While the investigation dragged on at the commission, Telkom scrapped the difference between their residential and business ADSL packages. At the time, it denied that it was in response to the investigation. It said it was done to simplify the company’s ADSL range.

Keith Weeks, senior economic analyst at the commission, believes that the pressure of the investigation had at least something to do with changes in Telkom’s product offering.

Commenting on the possibility that a similar case could be made that Telkom’s differentiation between residential and business telephone lines is anti-competitive, Weeks said he “wouldn’t say no”, but that a careful investigation would have to be made of the difference between the two offerings.

He was aware of the fact that Telkom argued that business customers enjoy priority when it comes to fixing faulty lines and that this was supposed to be the basis of the price difference. During the ADSL investigation they had asked Telkom to provide evidence of the priority, but it was never received.

Most lawyers approached for comment said that a successful case of price discrimination, where a dominant company charges different customers different prices for the same service, is very hard to make, because the law requires proof that the practice leads to a “substantial lessening of competition”.

A few years ago, owner-manager Jim Foot lost a lengthy legal process against chemical giant Sasol. Foot had proved, by obtaining official Sasol price lists, that he was paying substantially more for the creosote — the chemical used in treating tar poles — than his larger competitors. He eventually lost the case because he could not prove that the price discrimination practised by Sasol substantially lessened competition in his industry.

But one commentator said that in the recent Mittal Steel case, the Competition Tribunal found that Mittal’s ability to “stratify the market, segment the market and charge different segments of the market different prices”, signalled to the tribunal that excessive pricing was being practised. A similar argument could be made for Telkom’s segmentation of residential and business line rentals.

But competition lawyer Nkonzo Hlatshwayo of Webber Wentzel Bowens said not everyone is sure “whether the tribunal got it right”, and that the Competition Appeal Court may overturn the ruling.

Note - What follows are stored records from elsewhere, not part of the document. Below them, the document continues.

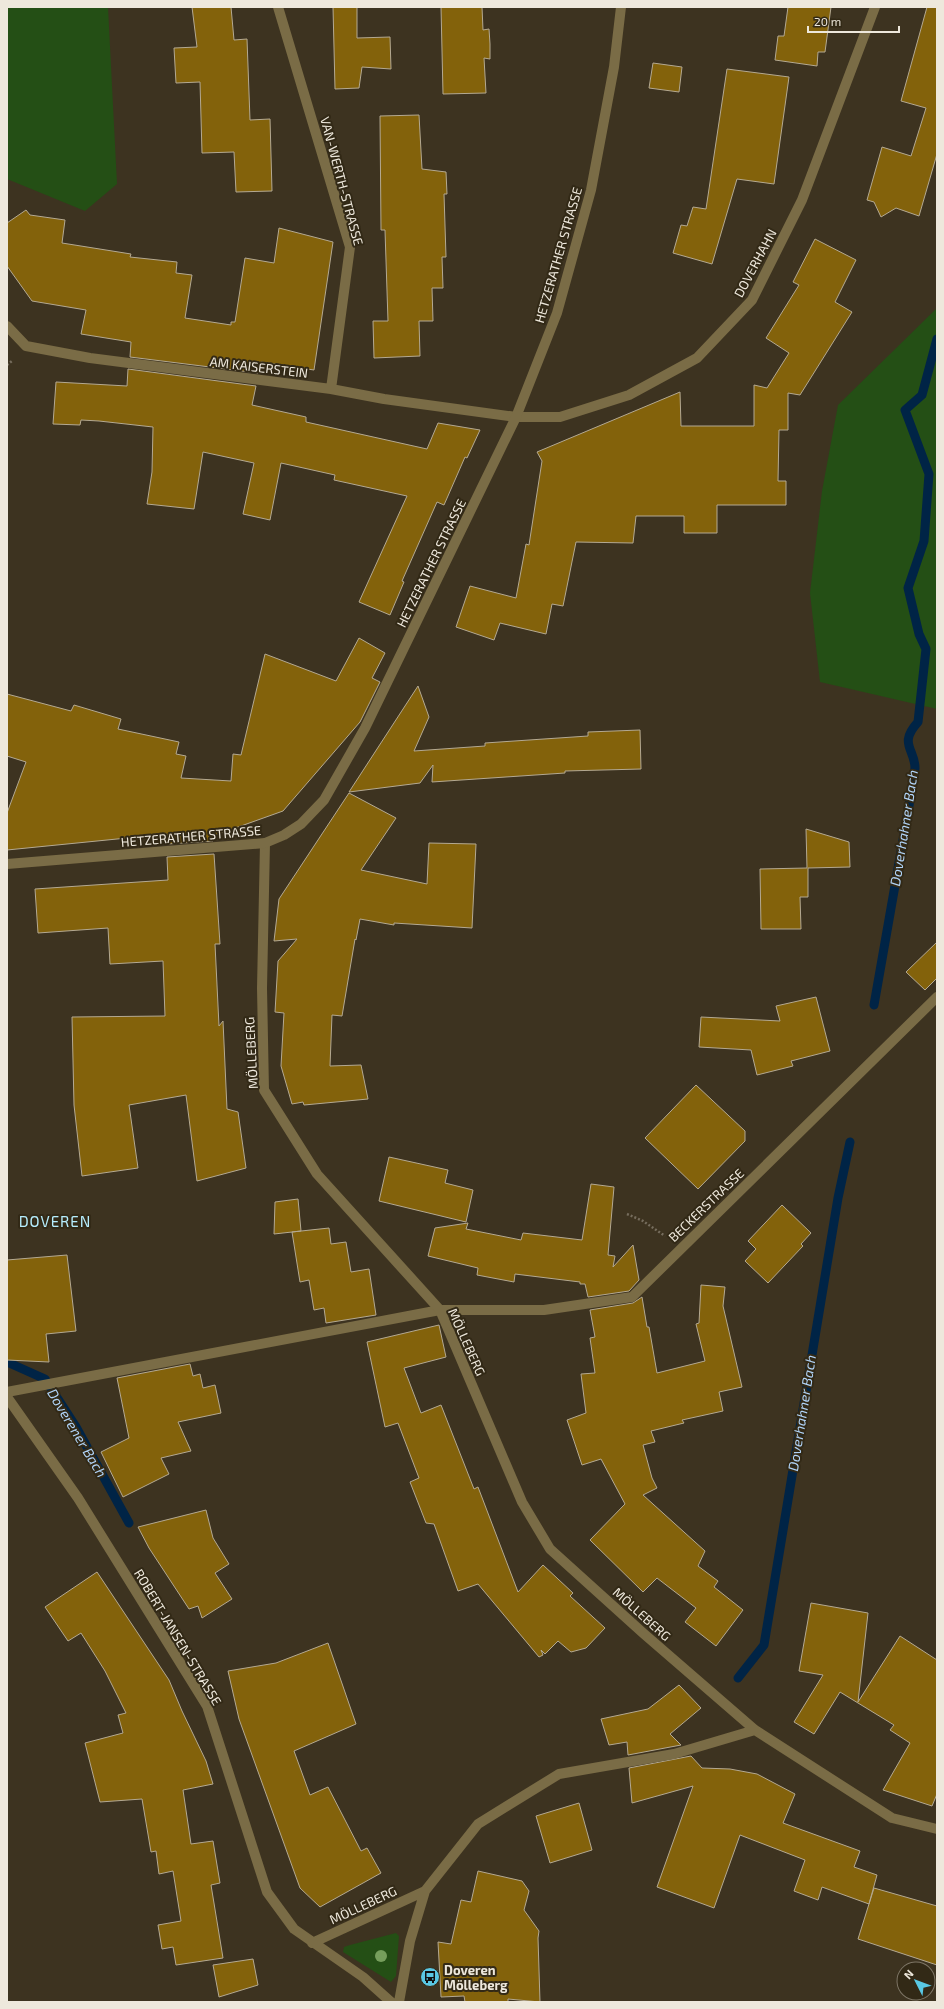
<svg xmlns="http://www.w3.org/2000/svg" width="944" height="2009" viewBox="0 0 944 2009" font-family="'Exo 2',sans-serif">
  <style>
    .green { fill: #244f15 }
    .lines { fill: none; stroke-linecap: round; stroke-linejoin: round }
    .stream { stroke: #002446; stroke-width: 9 }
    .building { fill: #83620b; stroke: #b4a992 }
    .path { stroke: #766d5d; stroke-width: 2.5; stroke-dasharray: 2 2; stroke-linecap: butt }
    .service { stroke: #7a6c46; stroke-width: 10 }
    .minor { stroke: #7a6c46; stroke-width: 10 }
    .tertiary { stroke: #7a6c46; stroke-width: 10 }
    .tree { fill: #769e5c }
    .labels { text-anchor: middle; stroke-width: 4; stroke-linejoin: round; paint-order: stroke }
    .street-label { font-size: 13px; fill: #eee8dc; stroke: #322916 }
    .poi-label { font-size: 13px; font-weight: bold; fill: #eee8dc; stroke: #322916; text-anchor: start }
    .water-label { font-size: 14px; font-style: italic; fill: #b1d4f8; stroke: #322916 }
    .quarter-label { font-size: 15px; letter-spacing: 1px; fill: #b6edfd; stroke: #322916 }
  </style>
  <rect width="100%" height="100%" fill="#3d3320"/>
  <path class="green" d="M7 7H108L117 184 85 211 7 179Z
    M937 308V709L820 682 810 593 822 491 838 405Z
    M396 1933 399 1936 396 1976 391 1982 343 1952 344 1947 350 1945Z"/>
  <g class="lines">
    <path class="stream" d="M874 1005 910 800C912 789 914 778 915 768 915 749 898 744 918 722L926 649 919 634 908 588 924 541 929 474 905 410 922 395 937 339
      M7 1362 45 1379 76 1427 129 1523
      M738 1678 764 1645 838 1198 850 1142"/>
  </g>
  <path class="building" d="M192 7H231L234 40 247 39 250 120 270 119 272 191 236 192 234 152 202 153 200 82 176 83 174 48 197 47Z
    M333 7H357V38L390 37 391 69 362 67 359 88 335 89Z
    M441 7H482L483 30 489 29 490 44V59L484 58 486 93 443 94Z
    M788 7H831L825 52H818L817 66 775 60 778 36H784Z
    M927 7H937V154L919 216 896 208 881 217 874 202 867 200 882 147 911 156 926 108 901 101Z
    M653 63 682 67 679 92 649 88Z
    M727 69 789 77 774 184 737 179 712 264 673 253 681 225 687 226 693 207 706 209Z
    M419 115 422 169 446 172 447 194H444L446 257H442L443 288H432L433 321H419L420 356 374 358 373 321H388L385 230H381L380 116Z
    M26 210 30 215 65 220 62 243 131 254 130 257 177 262 176 273 192 275 185 318 231 325V322H235L245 258 274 263 279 228 333 242 314 370 261 362 258 373 130 357 131 342 81 334 86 310 32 301 7 266V223Z
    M815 239 856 260 835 302 852 312 800 395 788 393V430H779L778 481H786V505H717V533H684V516H636L633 543 576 542 563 606 552 604 546 634 500 623 494 640 456 627 470 586 516 598 526 544 529 545 542 461 537 452 680 392 681 426H754V385L767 388 789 353 766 338 799 285 793 282Z
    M128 369 256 386 252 405 306 417V422L427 449 438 423 480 430 467 458 465 457 444 505 437 502 402 581 404 582 390 615 359 602 407 496 334 480 335 475 281 463 270 520 243 514 254 463 203 452 194 509 147 504 152 472 153 427 99 421 81 420 80 425 53 424 56 382 127 386Z
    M359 638 385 653 372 678 380 682 360 722 283 811 213 836V841L167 844V834L7 850V813L26 762 7 756V694L71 711 74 705 121 719 118 729 179 742 176 754 186 756 181 778 231 781 233 754 241 755 265 654 336 681Z
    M418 686 429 717 414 751 485 746V743L588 736V732L640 730 641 769 565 771V773L432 782 433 765 420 783 349 792Z
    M349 793 396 818 361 870 427 884 429 843 476 844 472 928 394 923V925L360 919 356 940 355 939 342 1016 332 1015 330 1066 361 1065 368 1099 304 1105 303 1102 292 1104 281 1066 284 1013 275 1012 278 961 297 939 274 941 279 899Z
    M806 829 849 842 850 867 808 868V897H800L801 929H761L760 869 807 868Z
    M214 854 220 944H215L219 1026 223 1021 227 1109 238 1112 246 1168 197 1181 186 1095 129 1105 138 1168 82 1176 74 1105 72 1017 165 1016 163 961 110 964 108 928 38 933 35 889 168 880 167 857Z
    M937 942V978L925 990 906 972Z
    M816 997 830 1051 791 1061 793 1066 757 1075 751 1050 699 1047 701 1017 780 1021 776 1006Z
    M696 1085 745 1131V1141L698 1189 645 1138Z
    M389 1157 448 1170 445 1183 473 1190 466 1222 379 1201Z
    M591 1184 614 1187 608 1255 615 1256 613 1267 633 1245 639 1280 629 1291 588 1297 585 1284H580V1282L515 1274 514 1282 477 1275 478 1268 428 1256 435 1228 468 1223 466 1229 521 1240 523 1233 582 1240Z
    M298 1199 301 1231 274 1234 275 1202Z
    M782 1205 811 1233 801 1244 803 1246 768 1283 745 1261 756 1249 748 1241Z
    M329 1228 331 1244 346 1242 351 1272 369 1269 376 1315 326 1323 324 1308 314 1310 309 1280 300 1282 292 1232Z
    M67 1255 76 1331 46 1334 49 1362 7 1360V1260Z
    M701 1285 725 1287 723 1306 742 1387 719 1392 723 1411 682 1420 684 1423 651 1431 655 1442 643 1445 652 1478 657 1488 643 1495 705 1551 698 1566 718 1581 714 1587 743 1610 716 1646 685 1622 696 1608 657 1578 643 1592 590 1540 625 1504 601 1459 582 1465 567 1420 586 1413 581 1374 595 1373 590 1338 595 1337 590 1310 633 1303 642 1297 647 1327H649L657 1373 705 1361 696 1324 699 1323Z
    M439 1325 446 1357 404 1368 421 1413 441 1405 474 1489 478 1487 518 1592 543 1565 573 1593 570 1596 605 1628 586 1648 571 1652 558 1641 545 1654 541 1650 543 1655 539 1657 478 1584 458 1591 434 1524 426 1523 410 1482 419 1478 398 1423 385 1427 367 1342Z
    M190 1364 193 1376 200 1374 203 1388 215 1385 221 1413 178 1422 191 1451 161 1458 169 1474 123 1497 101 1452 129 1438 117 1378Z
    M206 1510 213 1538 229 1564 215 1573 232 1599 202 1618 198 1606 189 1609 149 1548 138 1527Z
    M97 1572 169 1680 182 1711 206 1761 213 1784 183 1790 191 1844 213 1841 220 1883 211 1885 223 1958 176 1965 173 1947 162 1949 158 1925 181 1921 173 1871 159 1874 156 1851 151 1852 142 1799 100 1802 85 1743 123 1733 118 1715 126 1713 105 1671 81 1633 68 1641 45 1607Z
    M811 1603 868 1613 858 1702 900 1636 937 1660V1794L932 1806 883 1790 910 1743 890 1730 894 1725 840 1692 814 1734 794 1722 823 1675 799 1671Z
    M328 1643 356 1724 294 1751 310 1795 328 1787 361 1851 367 1848 381 1873 320 1907 300 1888 239 1719 228 1671 276 1663Z
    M679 1685 701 1708 670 1734 681 1745 628 1755 627 1742 609 1745 601 1719 648 1709Z
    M691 1756 702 1768 730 1769 757 1774 795 1794 783 1823 860 1851 854 1867 877 1875 869 1904 822 1887 818 1900 794 1891 805 1860 740 1835 714 1908 657 1887 693 1786 632 1803 629 1768Z
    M579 1803 592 1850 550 1863 536 1816Z
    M478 1871 522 1881 529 1891 524 1910 539 1931 538 1938 540 2002 508 1999V2002H465L464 1996 441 1997 438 1942 451 1944 461 1900 471 1902Z
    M874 1888 937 1906V1965L858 1939Z
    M253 1959 258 1985 219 1997 213 1965Z"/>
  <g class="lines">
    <path class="path" d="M7 365 12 361
      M627 1214 643 1221 665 1236"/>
    <path class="service" d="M7 1392 440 1310"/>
    <path class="minor" d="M278 7 350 247 331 389
      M7 326 26 346 90 358 331 389 384 399 516 417H560L629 395 697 358 752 300 802 200 875 7
      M265 843 262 988 264 1090 317 1174 440 1310 522 1502 550 1549 643 1633 755 1730 892 1818 937 1829
      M440 1310H544L632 1297 937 997
      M7 1397 78 1498 207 1706 267 1892 294 1929 363 1977 391 2002
      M312 1943 425 1891
      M399 2002 410 1941 425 1891 478 1824 559 1774 674 1754 755 1730"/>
    <path class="tertiary" d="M7 864 265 843 284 835 301 824 324 800 365 728 516 417 557 313 591 190 614 67 621 7"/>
  </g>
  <circle class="tree" cx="381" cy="1956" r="6"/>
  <defs>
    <symbol id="bus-disc" viewBox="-11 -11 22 22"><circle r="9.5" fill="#59c8e4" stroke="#322916"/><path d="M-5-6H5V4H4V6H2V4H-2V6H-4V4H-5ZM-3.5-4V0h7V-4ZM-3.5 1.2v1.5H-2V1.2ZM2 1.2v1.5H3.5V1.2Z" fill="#111"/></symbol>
  </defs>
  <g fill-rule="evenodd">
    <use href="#bus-disc" x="419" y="1966" width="22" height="22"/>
  </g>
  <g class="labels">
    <g class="street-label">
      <text transform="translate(342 181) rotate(75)" y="5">VAN-WERTH-STRASSE</text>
      <text transform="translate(558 255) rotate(-74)" y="5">HETZERATHER STRASSE</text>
      <text transform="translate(755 263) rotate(-62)" y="5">DOVERHAHN</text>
      <text transform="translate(259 367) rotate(7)" y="5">AM KAISERSTEIN</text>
      <text transform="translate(431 563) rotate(-64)" y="5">HETZERATHER STRASSE</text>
      <text transform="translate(191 836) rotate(-5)" y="5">HETZERATHER STRASSE</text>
      <text transform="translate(251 1053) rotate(-93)" y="5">MÖLLEBERG</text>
      <text transform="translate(706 1205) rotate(-44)" y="5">BECKERSTRASSE</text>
      <text transform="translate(467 1342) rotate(66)" y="5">MÖLLEBERG</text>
      <text transform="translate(642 1614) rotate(42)" y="5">MÖLLEBERG</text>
      <text transform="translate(178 1637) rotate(59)" y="5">ROBERT-JANSEN-STRASSE</text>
      <text transform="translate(363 1905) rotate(-25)" y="5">MÖLLEBERG</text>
    </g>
    <g class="poi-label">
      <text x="444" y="1975">Doveren<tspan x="444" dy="15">Mölleberg</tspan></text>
    </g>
    <g class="water-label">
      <text transform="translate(904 828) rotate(-81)" y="5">Doverhahner Bach</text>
      <text transform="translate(802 1413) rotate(-81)" y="5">Doverhahner Bach</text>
      <text transform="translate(77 1433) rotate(59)" y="5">Doverener Bach</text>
    </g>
    <g class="quarter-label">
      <text x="55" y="1227">DOVEREN</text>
    </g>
  </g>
  <rect width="944" height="2009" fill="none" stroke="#eee8dc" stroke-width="16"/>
  <g transform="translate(916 1981) rotate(312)"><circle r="19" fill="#322916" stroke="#7d7565"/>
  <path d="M0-3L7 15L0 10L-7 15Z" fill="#59c8e4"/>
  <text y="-6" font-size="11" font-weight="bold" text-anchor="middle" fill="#eee8dc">N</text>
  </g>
  <path d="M808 26v6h91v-6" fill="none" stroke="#eee8dc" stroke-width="2"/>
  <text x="814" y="26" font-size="12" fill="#eee8dc" stroke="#322916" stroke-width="3" paint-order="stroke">20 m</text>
</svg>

Telkom spokesperson Khulani Qomaka said Telkom would not divulge the number of its business line customers, as this is commercially confidential information. Nor could it comment on any possible changes to its products and services, as the company was trading in a “closed period” just before the release of its financial results. It would respond in writing about accusations that it was profiteering, he said. At the time of filing, no response had been received.